Document excerpt START

‘Experimental Writing in English (1945–2000): The Anti-Canon’ was a two-day international conference held from 15 to 16 September 2022 at the Palace of the Academies in Brussels, Belgium. The principal organizers were dr. Hannah Van Hove (Vrije Universiteit Brussel) and Tessel Veneboer (Universiteit Gent), who organized the conference in collaboration with the research groups CLIC (Centre for Literary and Intermedial Crossings), SEL (Studiecentrum Experimentele Literatuur) and 20cc (Twentieth-Century Crossroads).

The conference explored connections between experimental writing, minority voices, and processes of canonization. Adopting the term “anti-canon”, the conference organizers took their cue from Ellen Friedman who theorised that literary works that undermine established societal values can be conceptualized as ‘anticanonical’. That is, if one agrees that literary works that enter the canon solidify – often normative – societal values.1 In this case, the conference spotlighted experimental writing in English by authors from the second half of the 20th century (1945–2000) who are thought to have written from non-normative positions, e.g., feminist, queer, middle-class writers, or writing by people of colour. The post-war period is generally associated with an increase of formal literary experiment due to the advent of postmodernist writing, and little scholarly attention has been devoted to literary experimentation by women, queer, middle-class, or Black writers of that period.2 In general, the conference posed three questions:

To what extent can the notion of anti-canon represent a shared condition for the politics of experimentation? In what ways does it engage with, and perhaps suggest a move beyond, certain categories - such as that of “women’s writing” - as the “other side” of dominant literary form? How might anti-canonical works of literature subvert established ways of looking at the world and at society?

With these questions in mind, the conference focused on examining the connection between thematic and formal experiment. Moreover, much scholarly work has placed the literature of fringe writers in a particular identarian category without considering their aesthetic contributions to literary writing because such authors explicitly engage with socio-political questions in their work. By adopting a research focus that connects thematic to formal experiment, many of the contributions moved beyond existing studies that have solely analysed the often socio-political themes that such writers touch upon. Hence, the presented papers considered ways in which literary form operates with and/or against established conventions.

It is provocative to organize an academic conference that ties fringe writers to a concept such as the ‘anti-canon’ because such a focus implicitly suggests that their writing might have found its way into the academy. Moreover, the conference’s location at the historical Palace of the Academies in Brussels referred to this problem of categorization. As Hannah Van Hove mentioned in her opening address, the Palace of the Academies has housed European Kings and Queens and is now the headquarters of The Royal Flemish Academy of Belgium. As such, the conference’s location itself embodied notions of establishment, power and ‘canon’ that were to be discussed over the course of two days.

Document excerpt END

◆ Task item
From the conference report above, write out word for word the passage starting at "To what extent" and ending at "and at society?".

Stored data START

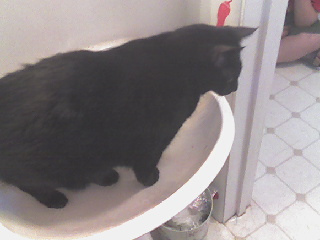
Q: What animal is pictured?
A: A cat.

Stored data END

◆ Result of this task
To what extent can the notion of anti-canon represent a shared condition for the politics of experimentation? In what ways does it engage with, and perhaps suggest a move beyond, certain categories - such as that of “women’s writing” - as the “other side” of dominant literary form? How might anti-canonical works of literature subvert established ways of looking at the world and at society?